In chapter four, Erakat critiques the Oslo Accords, especially the PLO’s negotiation efforts. The PLO was too quick to buy into a negotiation framework based on Israel’s terms. It largely abandoned its hard-fought legal achievements of previous decades and allowed itself to be outmaneuvered by Israeli negotiators. This happened in part because the PLO faced numerous existential threats (banishment from Lebanon to North Africa, the development of alternative leadership in the West Bank and Gaza, and international isolation after the Gulf War) and its leaders were desperate to remain relevant. The PLO thus accepted a limited autonomy agreement, something Israel had been peddling for decades. While the Accords recognized Palestinian peoplehood, they did not commit Israel to respecting the Palestinian right to self-determination and independence. Worse, they effectively anointed the newly created Palestinian proto-government as subcontractors of Israel’s occupation. Concurrently, the Accords gave Israel legal and political cover for its continued settlement expansion.

The final chapter details how Israel reshaped international law regarding the use of force against non-state actors. In an effort to justify a policy of targeted killings that Israel began during the Second Intifada, Israeli lawyers claimed the current conflict to be unique. It was not quite a war, so the enemy did not deserve the rights and protections provided by the laws of armed combat. However, it was intense enough to be considered analogous to war and thus justify warlike activities. Israel asserted that it had the right to kill suspected enemies as a form of national self-defense. When it started assassinating Palestinian leaders, both the Clinton and Bush administrations condemned its actions.
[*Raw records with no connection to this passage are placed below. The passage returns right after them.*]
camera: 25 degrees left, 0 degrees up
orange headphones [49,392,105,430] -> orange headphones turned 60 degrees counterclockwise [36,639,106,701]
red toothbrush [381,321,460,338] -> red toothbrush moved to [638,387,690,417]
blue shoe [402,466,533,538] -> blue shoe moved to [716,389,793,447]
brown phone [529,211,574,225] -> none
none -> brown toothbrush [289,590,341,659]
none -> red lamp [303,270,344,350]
After the terror attacks on September 11, 2001, successive US administrations embraced Israeli counterterrorism policies and their legal justifications, demonstrating Erakat’s point that transgressions of current law can become the new norm if enough of the international community accepts them.
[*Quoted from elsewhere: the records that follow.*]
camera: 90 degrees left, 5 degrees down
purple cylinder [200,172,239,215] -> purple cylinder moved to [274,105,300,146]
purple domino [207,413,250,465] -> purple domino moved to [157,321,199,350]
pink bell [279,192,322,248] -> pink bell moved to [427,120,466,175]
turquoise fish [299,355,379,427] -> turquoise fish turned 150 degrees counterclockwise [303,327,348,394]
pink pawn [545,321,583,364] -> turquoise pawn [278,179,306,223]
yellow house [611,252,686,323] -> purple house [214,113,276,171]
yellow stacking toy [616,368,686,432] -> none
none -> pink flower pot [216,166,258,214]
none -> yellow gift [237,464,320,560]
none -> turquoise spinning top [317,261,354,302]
While much of the book explores Israel’s legal work, Erakat focuses some of her fire on Palestinian leaders. She rightfully criticizes the PLO for its ham-fisted negotiation efforts leading to the Oslo Accords but gives the reader little reason to believe that a more sophisticated, legally coherent negotiation strategy would have produced anything better—especially considering the gross imbalance of power inherent in direct peace talks. Erakat also insists Jewish sovereignty requires domination of Palestinians, but that the inverse is not true. The former assertion is clearly true, at least in practice. However, few Israelis believe the latter is true, and even fewer are willing to find out. Continued violence, the author writes, is inevitable because no just resolution can be achieved without confronting Jewish colonization and Palestinians have the right to fight for their freedom. The right question, therefore, is not how to avoid conflict but how to make it worthwhile. Palestinians have to decide on a political framework worth pursuing and then do the legal work necessary to marshal international law for that purpose. Erakat does not suggest what this political framework should be, only that it needs to respect the human rights and dignity of both peoples. She insists that Israel has killed off the two-state solution but that a one-state solution is no guarantee to Palestinian freedom since it could be an apartheid state. She ends her book with some hopeful words about how Palestine’s promise is to provide new models of governance that can “make humanity whole”—models Europe has failed to deliver. What these models might be is left up to imagination. Some readers will find this ambiguity an anticlimactic conclusion to an otherwise detailed discussion of law and politics in Palestine.

Dr. Robert C. DiPrizio
Associate Professor, Air Command and Staff College

 

 

The views expressed in the book review are those of the author(s) and do not reflect the official policy or position of the US government or the Department of Defense.